I have just been trying to look for cross channel ferries for next year, but SeaFrance say they have no availability. Is it more likely that they haven't fixed their schedules or that we are trying to book too far in advance?
After this wet UK summer, surely we are not the only ones keen to plan for some sunshine next year...


----------



## Zebedee (Oct 3, 2007)

sallym said:


> Hi,
> 
> I have just been trying to look for cross channel ferries for next year, but SeaFrance say they have no availability. Is it more likely that they haven't fixed their schedules or that we are trying to book too far in advance?
> After this wet UK summer, surely we are not the only ones keen to plan for some sunshine next year...


Too far in advance Sally.

I think they are all the same. Not sure when they open up for next year, but it shouldn't be too long.
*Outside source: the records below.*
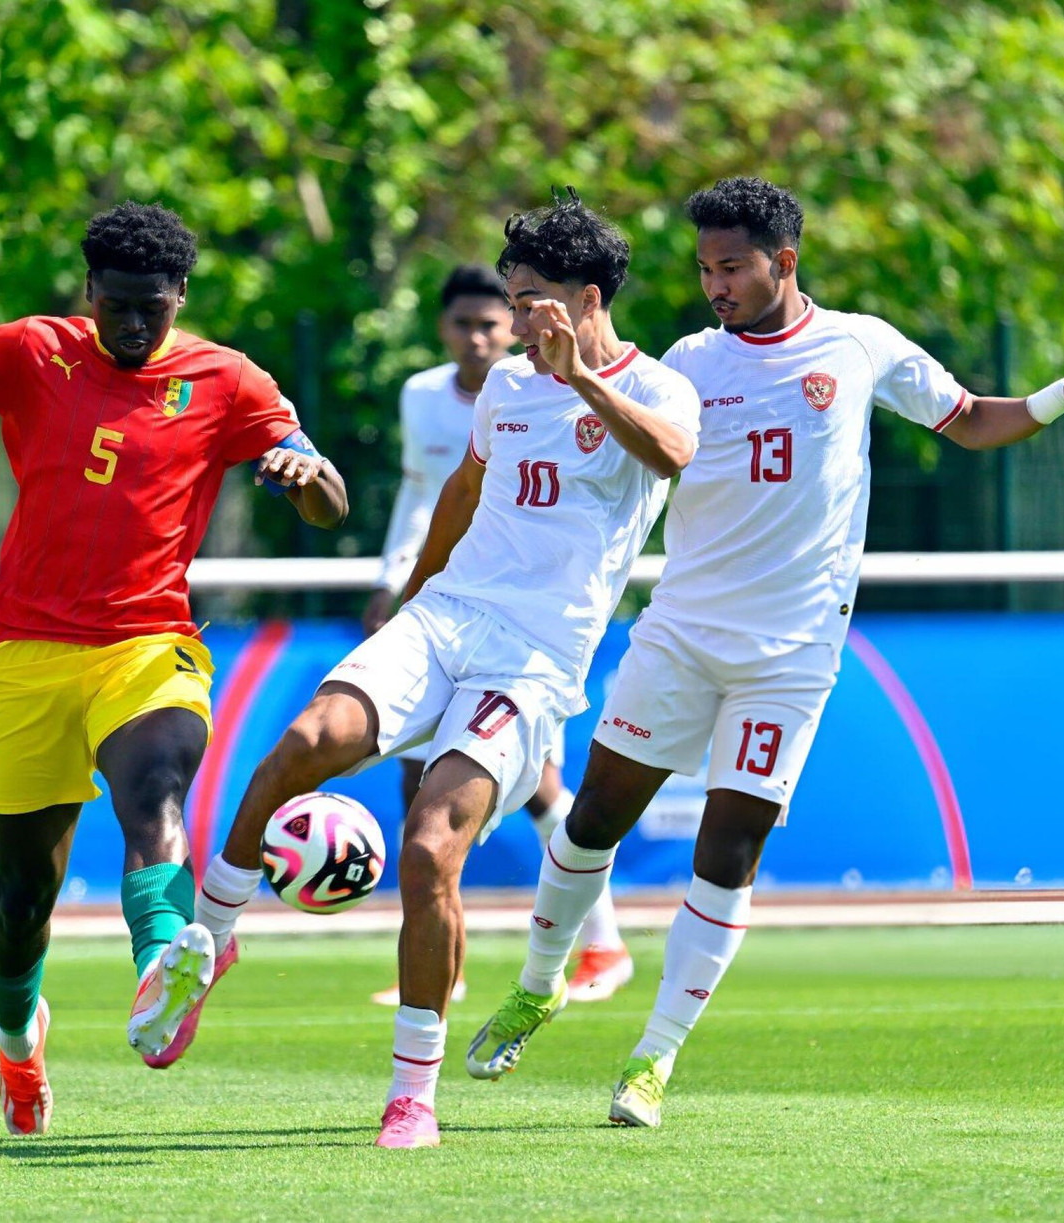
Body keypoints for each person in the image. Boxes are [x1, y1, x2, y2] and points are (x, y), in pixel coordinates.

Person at [468, 176, 1064, 1128]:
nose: (716, 284)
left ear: (784, 260)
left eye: (732, 265)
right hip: (683, 631)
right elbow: (612, 438)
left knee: (727, 848)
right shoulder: (686, 363)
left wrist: (1056, 395)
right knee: (592, 823)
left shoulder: (859, 345)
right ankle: (540, 984)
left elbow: (971, 420)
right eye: (704, 268)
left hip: (792, 653)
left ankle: (652, 1059)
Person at [0, 184, 347, 1136]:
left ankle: (165, 963)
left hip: (148, 646)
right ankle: (17, 1038)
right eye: (113, 299)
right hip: (25, 655)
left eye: (150, 305)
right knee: (25, 899)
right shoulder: (34, 350)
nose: (128, 320)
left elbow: (326, 495)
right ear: (88, 287)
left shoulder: (230, 381)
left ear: (182, 297)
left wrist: (307, 478)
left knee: (156, 786)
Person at [189, 192, 699, 1149]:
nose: (516, 316)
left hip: (537, 659)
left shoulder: (658, 388)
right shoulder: (504, 387)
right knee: (305, 740)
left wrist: (583, 377)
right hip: (446, 617)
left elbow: (671, 457)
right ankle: (214, 928)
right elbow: (464, 494)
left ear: (589, 299)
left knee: (428, 850)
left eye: (536, 297)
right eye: (512, 297)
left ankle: (411, 1095)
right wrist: (412, 603)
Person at [364, 264, 632, 1008]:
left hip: (524, 613)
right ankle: (441, 962)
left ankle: (603, 942)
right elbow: (429, 494)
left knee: (540, 783)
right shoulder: (424, 395)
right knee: (415, 782)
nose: (481, 336)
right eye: (466, 324)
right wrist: (396, 582)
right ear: (444, 329)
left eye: (493, 322)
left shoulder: (544, 383)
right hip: (444, 601)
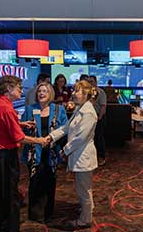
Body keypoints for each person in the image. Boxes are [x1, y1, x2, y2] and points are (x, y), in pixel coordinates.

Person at [0, 75, 46, 232]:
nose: (21, 90)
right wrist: (40, 140)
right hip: (3, 157)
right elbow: (19, 137)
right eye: (19, 88)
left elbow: (0, 122)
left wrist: (19, 123)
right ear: (9, 89)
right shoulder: (6, 108)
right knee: (10, 196)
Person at [46, 80, 98, 230]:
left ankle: (85, 220)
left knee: (84, 189)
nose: (73, 93)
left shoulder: (88, 113)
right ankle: (88, 209)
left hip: (83, 155)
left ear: (86, 94)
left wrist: (65, 150)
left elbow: (81, 138)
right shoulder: (80, 109)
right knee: (83, 187)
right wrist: (51, 136)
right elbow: (66, 128)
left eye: (76, 91)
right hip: (79, 154)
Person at [21, 82, 68, 223]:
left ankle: (48, 213)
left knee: (50, 182)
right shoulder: (30, 109)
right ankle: (36, 213)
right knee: (35, 182)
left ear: (50, 94)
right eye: (39, 91)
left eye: (44, 91)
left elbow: (65, 129)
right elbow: (21, 130)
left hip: (52, 152)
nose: (41, 93)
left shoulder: (58, 110)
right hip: (34, 152)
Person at [88, 75, 107, 166]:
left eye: (91, 81)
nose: (90, 83)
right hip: (88, 119)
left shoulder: (101, 92)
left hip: (98, 117)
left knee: (99, 138)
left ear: (96, 82)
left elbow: (103, 106)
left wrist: (99, 118)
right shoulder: (87, 93)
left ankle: (101, 157)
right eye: (89, 81)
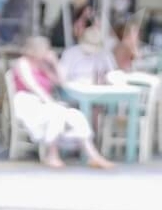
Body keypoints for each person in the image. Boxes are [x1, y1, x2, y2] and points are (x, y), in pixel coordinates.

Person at [8, 37, 113, 170]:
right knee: (56, 112)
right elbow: (33, 86)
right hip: (28, 102)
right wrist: (49, 102)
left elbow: (62, 82)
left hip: (45, 103)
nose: (48, 51)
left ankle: (93, 155)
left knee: (76, 115)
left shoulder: (43, 65)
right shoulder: (23, 63)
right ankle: (52, 153)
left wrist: (55, 63)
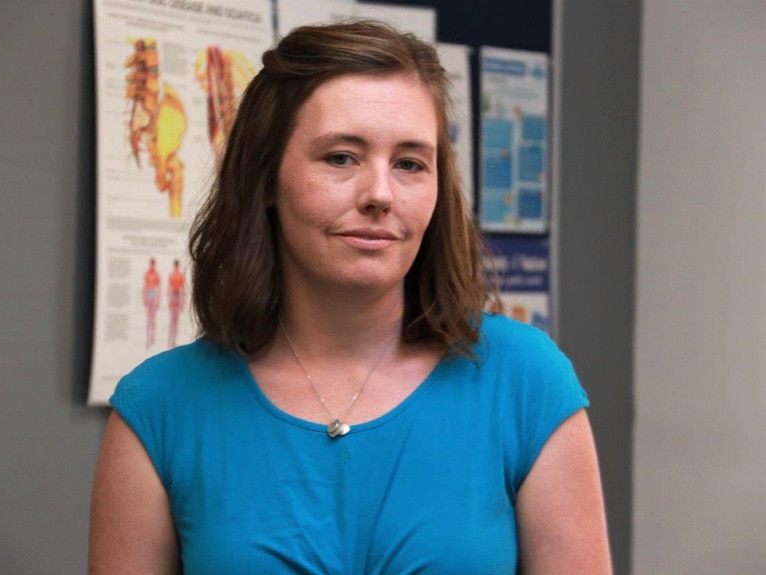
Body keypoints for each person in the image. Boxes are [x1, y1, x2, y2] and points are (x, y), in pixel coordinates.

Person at [90, 20, 611, 574]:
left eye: (410, 163)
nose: (380, 195)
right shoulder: (161, 407)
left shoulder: (525, 381)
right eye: (341, 157)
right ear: (265, 178)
It might be worth waiting though if you are pplanning to travel mid or late year, as there are often bargains to be had in Jan/Feb.

Hope this helps


----------



## ActiveCampers (Jun 17, 2005)

Or consider a frequent traveller seafrance ticket - guarenteed to get on with no booking - just give them the date of the first crossing.
£65 return if you buy 3 returnes for 12 months. Link on my tips page (IIRC! lol!)


----------